First, free trade agreements disproportionately benefit the rich at the cost of the middle class.  Low-skill workers, particularly in manufacturing and textiles, have long protested free trade agreements here in the U.S.  The reason for this is clear: why would a company produce a product with expensive labor when they can produce the same product with cheap labor?  Without protections such as import tariffs, domestic producers and the workers who are hired by them, can not be competitive.  With a free trade agreement, it is often argued that while some workers would be looking for new jobs, demand for workers would increase in other industries, and new opportunities arise.  This is the case, but studies have shown that while income averages increase due to free trade agreements, the income increase is six times as likely to be enjoyed by a small percentage of the wealthy.  In other words, the profits are distributed to business executives and shareholders, and not to the working class.

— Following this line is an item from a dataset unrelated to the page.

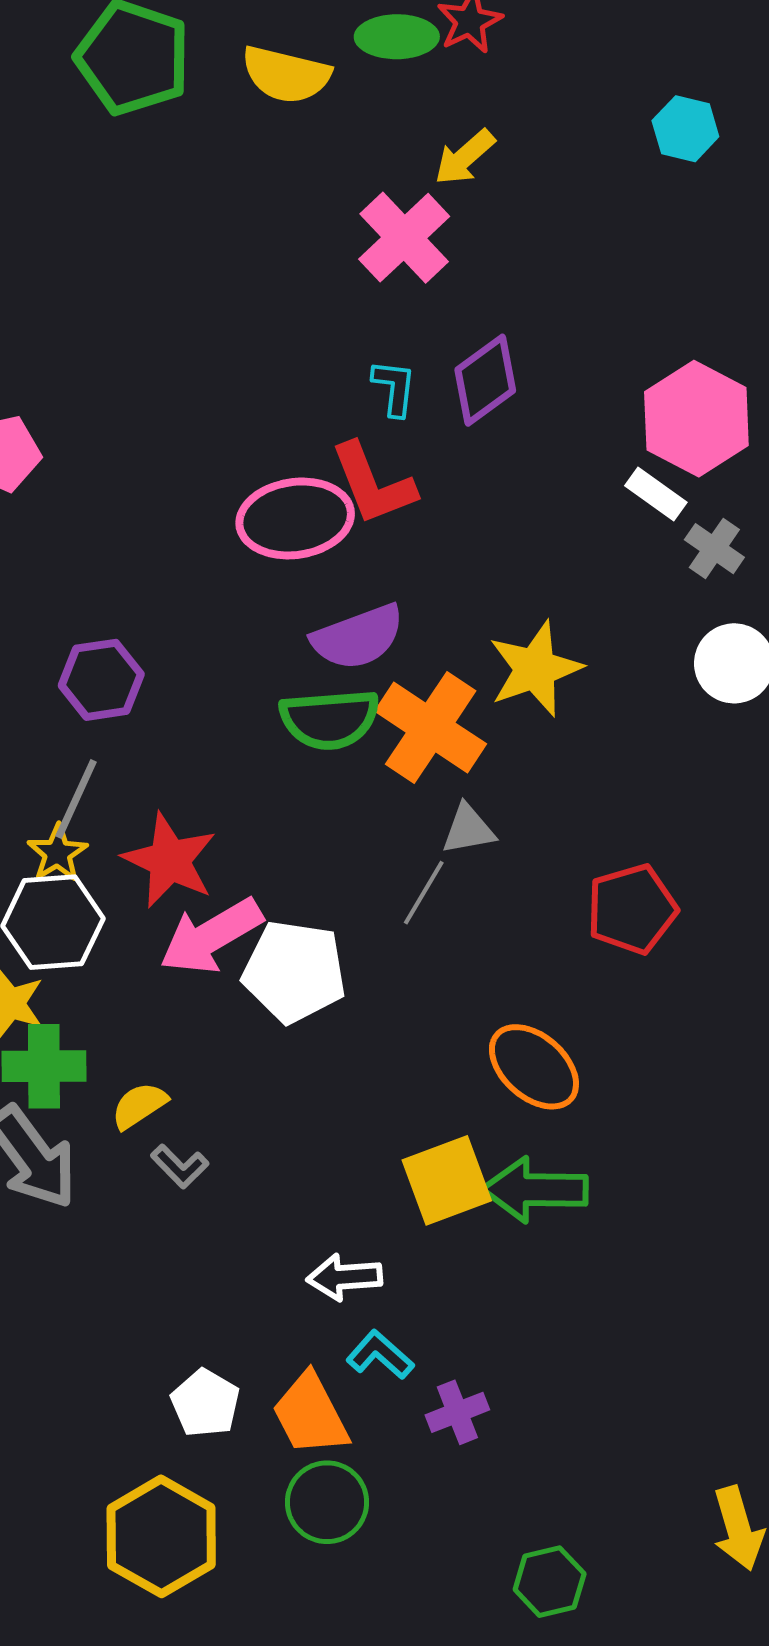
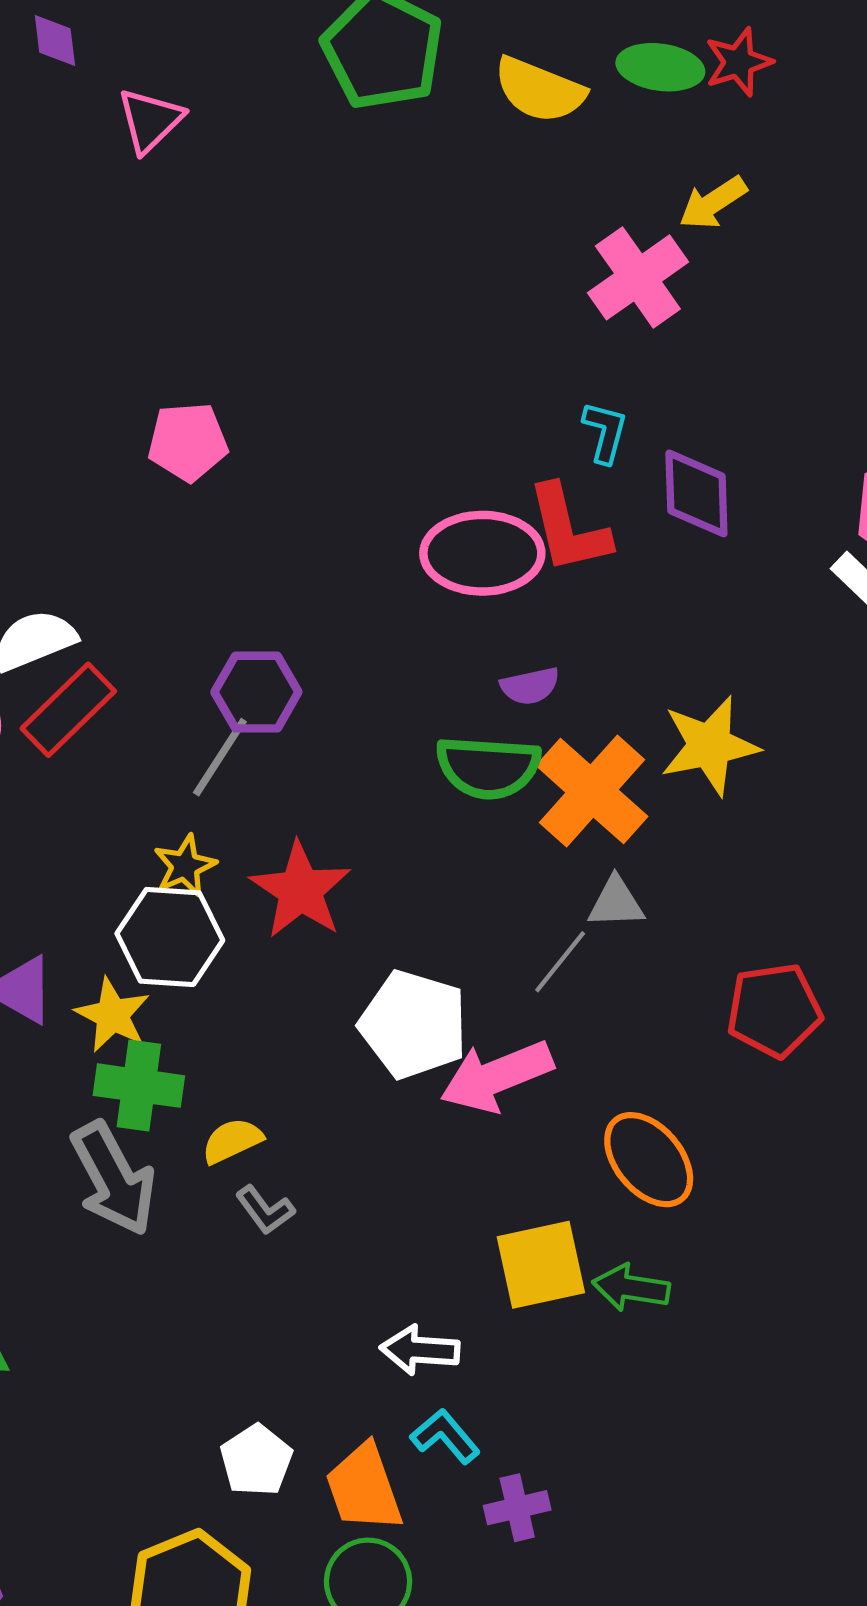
purple diamond: (485, 380) -> (696, 493), moved, turned -64
purple semicircle: (358, 637) -> (530, 686), size x0.6
gray line: (76, 799) -> (220, 757), moved
pink arrow: (211, 936) -> (497, 1076), moved
green arrow: (535, 1190) -> (631, 1288), size x0.7

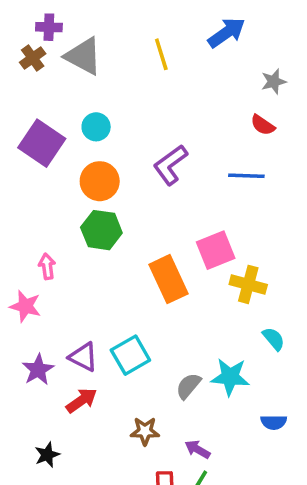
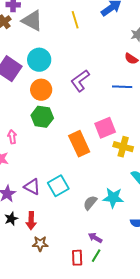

Second, free trade agreements aren't just about free trade.  They often include language that allow one party to maintain a monopoly or break down price controls.  The current Trans-Pacific Partnership has a significant amount of language that is meant to allow U.S. companies to pursue legal cases against foreign countries.  One such concern is the way other countries control the cost of medicine.  In the U.S., the price of pharmaceuticals are determined by the companies who make them.  There are no price controls on patented medications and this has led to increasingly high prices for consumers here in the U.S., even for drugs made here.  Other countries will grant patents protecting intellectual property rights of our companies, but foreign countries often have price controls on medication and shorter patent lives.  This means the drug companies profit less and cheaper generics come into the market in these countries faster than in the U.S.  Unsurprisingly, companies like Merck have lobbied successfully to include terms that would strip some of our trade partners of these price controls.  In an especially egregious example of how intellectual property concerns written into free trade agreements can be abused, one corporation has even sued countries trying to protect their own citizens' health.

I like efficiency, and I like the idea of free trade.  However, I think that the TPP free trade legislation is a misnomer.  It is not about free trade.  It is about large companies protecting their interests at the cost of the middle class and foreign nationals in return for foreign countries getting access to the U.S. market, something that shouldn't be for the large companies to give, but thanks to unlimited campaign contributions, it is now.